29 Mag 16

Come la creatività di Maria Reiche

Disuguaglianza, sostenibilità, insicurezza, segregazione, traffico, inquinamento, spreco, migrazione, calamità naturali, casualità, periferie e carenza di alloggi sono problemi in cui i diritti umani sono a rischio. Siamo andati a cercare professionisti creativi, innovativi e desiderosi di avventurarsi in campi così complessi. Abbiamo capito che problematiche quali mediocrità, banalità e monotonia dei luoghi in cui viviamo stanno ugualmente minacciando la qualità della vita, abbiamo invitato professionisti coerenti e solidi come riserva naturale dell’architettura contro queste minacce. Così Alejandro Alavena, architetto cileno e curatore della Mostra Internazionale D’Architettura 2016, aperta da ieri fino al 27 novembre prossimo, organizzata dalla Biennale di Venezia, dal titolo Reporting from the front. Spunti preziosi, almeno così dovrebbe essere, per una città come L’Aquila, che non dovrebbe mai rinunciare a guardare oltre la monotonia dei luoghi in cui viviamo e che purtroppo rinascono senza quello sguardo pubblico determinato a credere in una città migliore.
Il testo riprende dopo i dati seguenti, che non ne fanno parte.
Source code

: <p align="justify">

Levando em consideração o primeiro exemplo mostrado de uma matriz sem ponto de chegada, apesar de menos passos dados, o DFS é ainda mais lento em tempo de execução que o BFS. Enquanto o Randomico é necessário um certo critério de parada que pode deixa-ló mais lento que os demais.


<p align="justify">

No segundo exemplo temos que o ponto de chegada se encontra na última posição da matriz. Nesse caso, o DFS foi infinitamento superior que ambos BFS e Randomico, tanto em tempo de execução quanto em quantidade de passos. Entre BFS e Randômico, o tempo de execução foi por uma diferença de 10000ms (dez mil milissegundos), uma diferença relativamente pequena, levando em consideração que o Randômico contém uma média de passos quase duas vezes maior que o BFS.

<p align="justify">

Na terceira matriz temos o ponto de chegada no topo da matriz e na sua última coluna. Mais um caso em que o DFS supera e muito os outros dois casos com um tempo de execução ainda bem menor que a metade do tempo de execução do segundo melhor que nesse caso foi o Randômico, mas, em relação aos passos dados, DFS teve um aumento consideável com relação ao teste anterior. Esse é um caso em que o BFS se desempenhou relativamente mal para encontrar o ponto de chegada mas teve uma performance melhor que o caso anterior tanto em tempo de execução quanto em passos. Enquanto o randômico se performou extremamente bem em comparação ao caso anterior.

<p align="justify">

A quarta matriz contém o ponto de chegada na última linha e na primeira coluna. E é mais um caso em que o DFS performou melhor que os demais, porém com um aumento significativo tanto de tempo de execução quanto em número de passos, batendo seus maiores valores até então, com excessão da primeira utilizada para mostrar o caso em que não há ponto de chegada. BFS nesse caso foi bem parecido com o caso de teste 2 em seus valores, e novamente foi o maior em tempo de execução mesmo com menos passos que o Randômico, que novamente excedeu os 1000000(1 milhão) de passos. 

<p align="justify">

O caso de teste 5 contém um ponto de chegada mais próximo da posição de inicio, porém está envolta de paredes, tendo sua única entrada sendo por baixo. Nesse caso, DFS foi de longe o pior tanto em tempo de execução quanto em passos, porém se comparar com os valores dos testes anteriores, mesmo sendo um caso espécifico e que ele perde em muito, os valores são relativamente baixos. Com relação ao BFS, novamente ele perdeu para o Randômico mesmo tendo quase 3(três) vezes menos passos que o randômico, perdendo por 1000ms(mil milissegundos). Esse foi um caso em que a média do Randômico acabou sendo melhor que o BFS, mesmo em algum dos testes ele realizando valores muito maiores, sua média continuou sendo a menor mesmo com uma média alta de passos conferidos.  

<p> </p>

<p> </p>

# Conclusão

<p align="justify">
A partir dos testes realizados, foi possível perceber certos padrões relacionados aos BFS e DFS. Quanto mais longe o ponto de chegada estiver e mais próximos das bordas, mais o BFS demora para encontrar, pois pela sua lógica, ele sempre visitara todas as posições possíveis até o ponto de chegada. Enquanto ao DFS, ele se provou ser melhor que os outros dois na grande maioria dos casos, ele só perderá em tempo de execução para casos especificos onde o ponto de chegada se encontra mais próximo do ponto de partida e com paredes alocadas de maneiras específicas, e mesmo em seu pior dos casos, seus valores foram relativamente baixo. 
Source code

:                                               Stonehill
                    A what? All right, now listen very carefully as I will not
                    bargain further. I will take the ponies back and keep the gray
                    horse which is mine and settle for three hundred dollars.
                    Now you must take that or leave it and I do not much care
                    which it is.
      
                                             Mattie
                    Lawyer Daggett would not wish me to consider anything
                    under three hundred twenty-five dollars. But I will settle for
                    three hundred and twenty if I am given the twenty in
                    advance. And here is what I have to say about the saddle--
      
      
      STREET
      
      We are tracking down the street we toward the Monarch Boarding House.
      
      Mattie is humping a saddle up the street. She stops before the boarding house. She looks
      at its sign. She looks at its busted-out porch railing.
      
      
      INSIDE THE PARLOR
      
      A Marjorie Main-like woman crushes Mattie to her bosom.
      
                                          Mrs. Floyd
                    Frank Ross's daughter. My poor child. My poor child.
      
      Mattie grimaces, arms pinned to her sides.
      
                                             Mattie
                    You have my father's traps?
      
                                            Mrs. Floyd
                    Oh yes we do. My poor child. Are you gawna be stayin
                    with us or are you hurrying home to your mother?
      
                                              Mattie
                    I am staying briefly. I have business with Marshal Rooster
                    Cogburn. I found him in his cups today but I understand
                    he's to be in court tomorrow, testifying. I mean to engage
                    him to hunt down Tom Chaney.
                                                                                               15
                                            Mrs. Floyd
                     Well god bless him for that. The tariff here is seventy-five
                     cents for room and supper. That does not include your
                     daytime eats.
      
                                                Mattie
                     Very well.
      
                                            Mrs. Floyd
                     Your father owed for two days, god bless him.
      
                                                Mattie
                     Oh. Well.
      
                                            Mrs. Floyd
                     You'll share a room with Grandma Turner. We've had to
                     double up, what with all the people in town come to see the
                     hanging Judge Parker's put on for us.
Vorremmo che la 15ma Mostra Internazionale di Architettura offrisse un nuovo punto di vista, ha spiegato Alavena, come quello che Maria Reiche aveva dall’alto della sua scala. Durante un suo viaggio in America del Sud, Bruce Chatwin incontrò un’anziana signora che camminava nel deserto trasportando una scala di alluminio sulle spalle. Era l’archeologa tedesca Maria Reiche, che studiava le Linee Nazca. A guardarle stando con i piedi appoggiati al suolo, le pietre non avevano alcun senso, sembravano soltanto banali sassi, ma dall’alto della scala, le pietre si trasformavano in uccelli, giaguari, alberi o fiori. Maria Reiche non aveva abbastanza denaro per noleggiare un aereo e studiare le linee dall’alto, ma l’archeologa era abbastanza creativa da trovare comunque un modo per riuscire nel suo intento. Quella semplice scala è la prova che non dovremmo chiamare in causa limiti, seppure duri, per giustificare l’incapacità di fare il nostro lavoro.